Reflecting some of the Sun’s energy away from the Great Barrier Reef could help alleviate the impact of ocean warming on corals
Spotted: A team of researchers at the Sydney Institute of Marine Science and Southern Cross University have carried out a cloud-brightening trial, to see whether reflecting some of the Sun’s energy away could help alleviate the impact of ocean warming on corals.
A recent study has revealed that the Great Barrier Reef is experiencing its third coral bleaching event in five years, which has come as a surprise given that this should have been a non-El Nino, non-bleaching year. The current episode is more severe and widespread than the previous two in 2016 and 2017.
The type of cloud-seeding technology trialled by the researchers involves spraying microscopic seawater droplets into the air, which act as seeds onto which the water vapour can cling, becoming droplets and forming brighter, more reflective clouds.

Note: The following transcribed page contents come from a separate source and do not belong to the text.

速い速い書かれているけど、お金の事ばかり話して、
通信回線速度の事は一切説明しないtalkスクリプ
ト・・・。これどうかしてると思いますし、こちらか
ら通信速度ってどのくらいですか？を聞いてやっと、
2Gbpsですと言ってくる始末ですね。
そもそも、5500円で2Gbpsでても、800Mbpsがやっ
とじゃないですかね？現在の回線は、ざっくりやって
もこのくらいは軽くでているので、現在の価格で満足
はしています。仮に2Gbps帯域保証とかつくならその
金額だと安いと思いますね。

“Cloud brightening could potentially protect the entire Great Barrier Reef from coral bleaching in a relatively cost-effective way, buying precious time for longer-term climate change mitigation to lower the stress on this irreplaceable ecosystem,” said Southern Cross University Senior Lecturer Dr Daniel Harrison.
Whilst the team believe that the technology’s potential is as bright as its effects, they will spend four years assessing possible various environmental impacts, including whether or not it could change rainfall patterns around the world.